Scheduling description

The modeler can specify the scheduling information of a species. The scheduling information composes of the execution frequency and the list of agent to be scheduled.

• the execution frequency is the frequency which agents of the species are considered to be scheduled.
• "the list of agent to be scheduled" is an expression returning a list of agent dynamically evaluated at runtime.

species foo skills:[moving] parent:bar frequency: 2 schedules: (list (foo)) where (each.energy > 50)  {
    var energy type: float init: rnd (100) min: 0 max: 100 value: energy - 0.001;
  ...
}

• frequency: consider to schedule agents of the "foo" species every 2 simulation step.
• schedules: is an expression of the list of agent to be scheduled, this expression returns "foo" agents having energy greater than 50.

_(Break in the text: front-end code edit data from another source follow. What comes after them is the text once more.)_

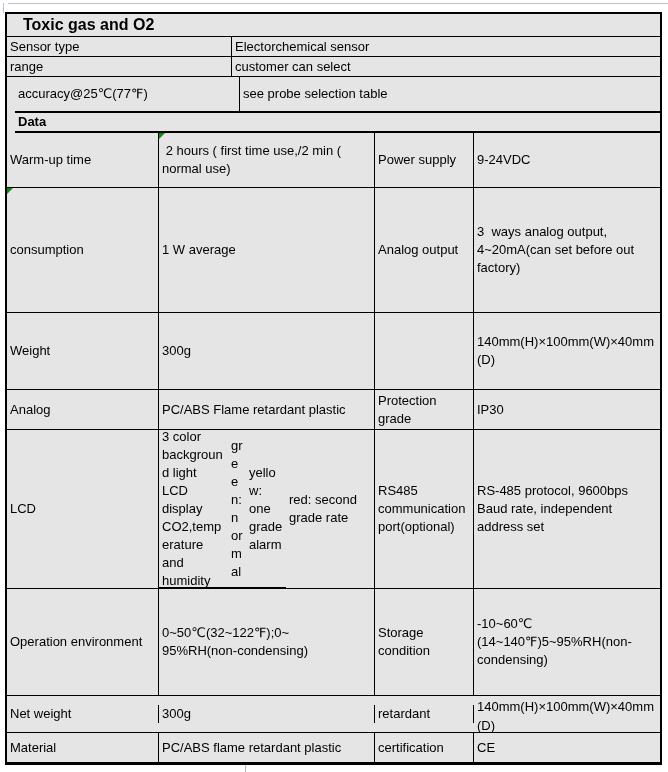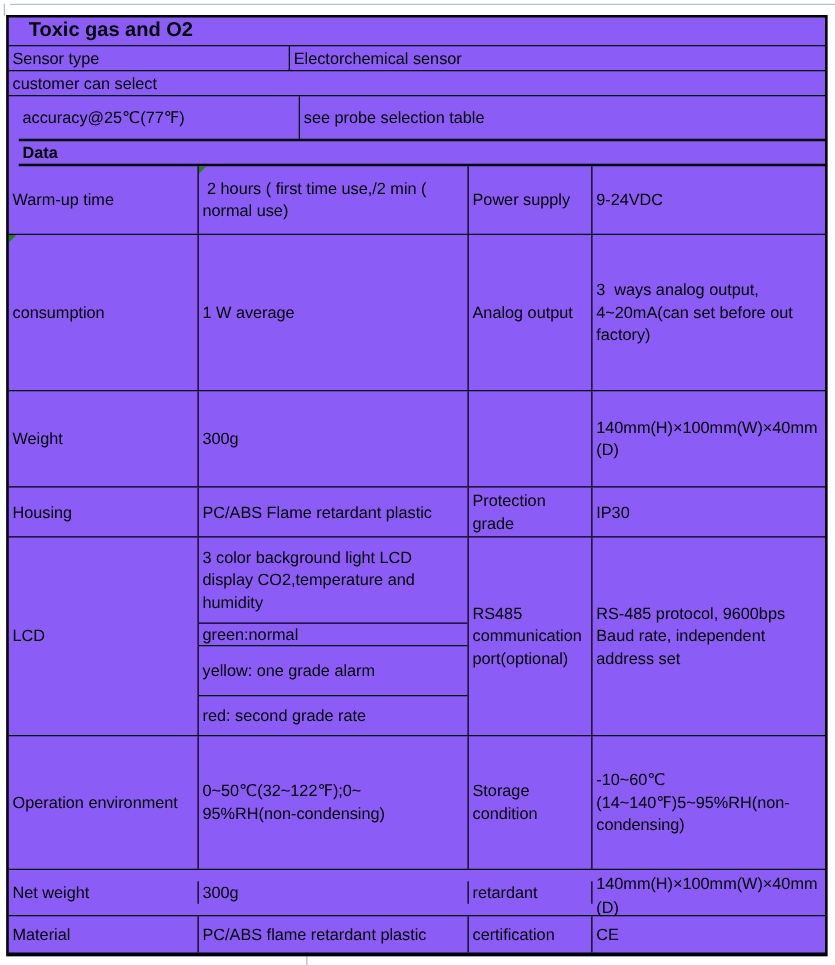--- a/index.html
+++ b/index.html
@@ -5,21 +5,21 @@
   html,body{margin:0;padding:0;background:#fff;}
   .page{position:relative;width:668px;height:772px;background:#fff;
         font-family:"Liberation Sans","DejaVu Sans",sans-serif;color:#000;
         font-size:13px;line-height:18px;overflow:hidden;}
   
   .gray-top{position:absolute;left:8px;top:3px;width:660px;height:1px;background:#b7c3cc;}
   .gray-top-left{position:absolute;left:3px;top:3px;width:1px;height:10px;background:#b7c3cc;}
   .gray-bottom{position:absolute;left:245px;top:765px;width:1px;height:7px;background:#b5b5b5;}
 
   .tbl{position:absolute;left:5px;top:12px;width:657px;box-sizing:border-box;
-       border:2px solid #000;border-bottom-width:3px;background:#8b5cf6;}
+       border:2px solid #000;border-bottom-width:3px;background:#e5e5e5;}
   .tbl *,.tbl{box-sizing:border-box;}
   .t-row{display:flex;border-bottom:1px solid #000;align-items:stretch;}
   .bb2{border-bottom-width:2px;margin-left:8px;}
   .bb0{border-bottom:0;}
   .rt{height:23px;}
   .r20{height:20px;}
   .r36{height:36px;}
   .r-warm{height:55px;justify-content:center;}
   .r-cons{height:125px;}
   .r-weight{height:77px;}
@@ -39,21 +39,21 @@
   .ca{flex:0 0 225px;}
   .cb{flex:1 1 auto;}
   .full{flex:1 1 auto;border-right:0;}
   .val{white-space:pre-wrap;overflow-wrap:break-word;word-break:break-word;}
   .c span{display:block;width:100%;}
 
   .title-cell{font-weight:bold;font-size:16px;line-height:20px;padding-left:16px;}
   .hdr{font-weight:bold;}
 
   
-  .sub-col{flex-direction:column;padding:0;align-items:stretch;}
+  .sub-col{flex-direction:row;padding:0;align-items:stretch;}
   .sub{display:flex;align-items:center;border-bottom:1px solid #000;padding:0 3px;overflow:hidden;}
   .sub-1{flex:0 0 69px;}
   .sub-2{flex:0 0 18px;}
   .sub-3{flex:0 0 40px;}
   .sub-4{flex:1 1 auto;border-bottom:0;}
 
   
   .clip{align-items:flex-start;padding-top:3px;line-height:19px;}
 
   
@@ -79,20 +79,23 @@
     <div class="t-row r20">
       <div class="c ca">
         <span>Sensor type</span>
       </div>
       <div class="c cb">
         <span class="val">Electorchemical sensor</span>
       </div>
     </div>
 
     <div class="t-row r20">
+      <div class="c ca">
+        <span>range</span>
+      </div>
       <div class="c cb">
         <span class="val">customer can select</span>
       </div>
     </div>
 
     <div class="t-row r36 bb2">
       <div class="c ca">
         <span>accuracy@25℃(77℉)</span>
       </div>
       <div class="c cb">
@@ -149,21 +152,21 @@
       <div class="c c3">
         <span class="val"></span>
       </div>
       <div class="c c4">
         <span class="val">140mm(H)×100mm(W)×40mm(D)</span>
       </div>
     </div>
 
     <div class="t-row r-hous">
       <div class="c c1">
-        <span>Housing</span>
+        <span>Analog</span>
       </div>
       <div class="c c2">
         <span class="val">PC/ABS Flame retardant plastic</span>
       </div>
       <div class="c c3">
         <span class="val">Protection grade</span>
       </div>
       <div class="c c4">
         <span class="val">IP30</span>
       </div>

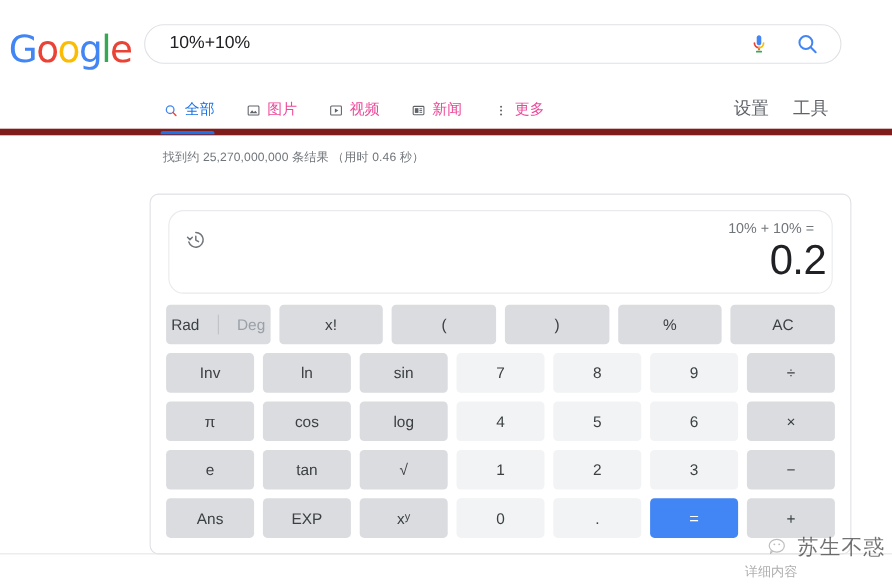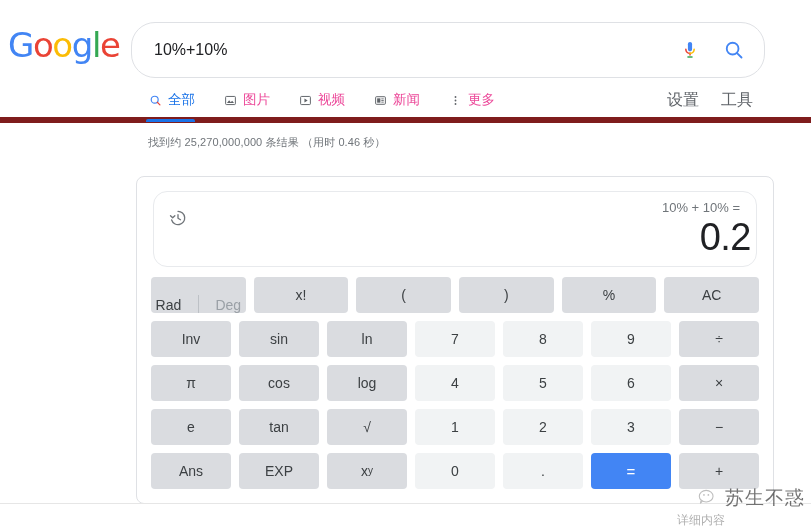--- a/index.html
+++ b/index.html
@@ -19,21 +19,21 @@
     position: absolute; left: 8px; top: 28px;
     font-size: 34px; line-height: 34px;
     font-family: "DejaVu Sans", "Liberation Sans", sans-serif;
     letter-spacing: -1.4px; font-weight: 400; white-space: nowrap;
     user-select: none;
   }
   .logo span { display: inline-block; }
 
   .searchbar {
     position: absolute; left: 131px; top: 22px;
-    width: 634px; height: 56px;
+    width: 634px; height: 36px;
     border: 1px solid #dfe1e5; border-radius: 24px;
     background: #fff; display: flex; align-items: center;
   }
   .search-input {
     flex: 1; border: none; outline: none; background: transparent;
     margin-left: 20px; font-size: 16px; color: #202124;
     font-family: "Liberation Sans", "DejaVu Sans", sans-serif;
     height: 42px;
   }
   .mic-btn { width: 32px; height: 32px; margin-right: 8px; display:flex; align-items:center; justify-content:center; cursor: pointer; }
@@ -97,21 +97,21 @@
   .key {
     flex: 1 1 0; height: 36px;
     border-radius: 4px; border: none;
     background: #dadce0; color: #3c4043;
     font-size: 14px; font-family: "Liberation Sans", "DejaVu Sans", sans-serif;
     display: flex; align-items: center; justify-content: center;
     cursor: pointer; user-select: none; padding: 0;
   }
   .key.num { background: #f1f3f4; }
   .key.eq { background: #4285f4; color: #fff; font-size: 15px; }
-  .key.radeg { gap: 12px; align-items: flex-end; }
+  .key.radeg { gap: 12px; }
   .radseg { flex: 1; text-align: center; color: #9aa0a6; font-size: 14px; }
   .radseg.on { color: #3c4043; }
   .raddiv { width: 1px; height: 18px; background: #bdc1c6; }
   .sup { font-size: 10px; vertical-align: super; line-height: 1; }
 
   
   .watermark {
     position: absolute; right: 6px; bottom: 3px;
     text-align: center; width: 180px;
     opacity: 0.55;
@@ -252,22 +252,22 @@
         </div>
         <div class="key">x!</div>
         <div class="key">(</div>
         <div class="key">)</div>
         <div class="key">%</div>
         <div class="key">AC</div>
       </div>
 
       <div class="krow">
         <div class="key">Inv</div>
+        <div class="key">ln</div>
         <div class="key">sin</div>
-        <div class="key">ln</div>
         <div class="key num">7</div>
         <div class="key num">8</div>
         <div class="key num">9</div>
         <div class="key">÷</div>
       </div>
 
       <div class="krow">
         <div class="key">π</div>
         <div class="key">cos</div>
         <div class="key">log</div>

Hence, every 2 simulation step, "foo" agents having energy greater than 50 are scheduled.

Topology description

The topology describes the spatial organization of the species. This imposes constraint on the movement and perception (neighborhood) of the species' agents. GAMA supports three types of topology: continuous, grid and graph.

species foo skills:[moving] parent:bar topology: (square (10)) at_location {50, 50}  {
  ...
}

Topology of the "foo" species is a square of 10 meters each side at location {50, 50}.

Nesting species

A species can be defined inside another species. The enclosing species is the macro-species. The enclosed species is the micro-species. A model has "world" species as top-level species. The "world" species has one special agent ("world" agent) playing the role of the global context. The possibility to establish micro-macro relationship, to specify the scheduling description and the topology description enable the modeler to develop multi-scale model.

species A  {
  ...
}

species B {
   species C parent: A {
   ...
   }

   species D {
   ...
   }
}

• "A" and "B" are micro-species of "world" species.
• "C" and "D" are micro-species of "B" species.
• "C" species is a sub-species of "A" species. So agents of "A" species can be captured by an agent of "B" species to become a "C" agent, micro-agent of the "B" agent. Vice-versa, a "C" agent, micro-agent of a "C" agent, can be released from the "C" agent to become an "A" agent.

Control: behavioral architecture

By default, species are created with a minimal behavioral architecture : they only allow the definition of reflexes as a way to define the agents' behaviors. As reflex-based agents are somewhat limited when it comes to maintaining a state between two steps or enabling the selection of behaviors, GAML provides the modeler with two possible behavioral architectures, EMF (for Etho-Modeling Framework) and FSM (Finite State Machines). Each of them gives the possibility to define new elements in addition to reflexes : respectively tasks and states.

Base: Java foundation

The corresponding class used to initialize agent. An advance feature of the GAMA platform allowing the third party developer to develop their own agent architecture using the Java programming language.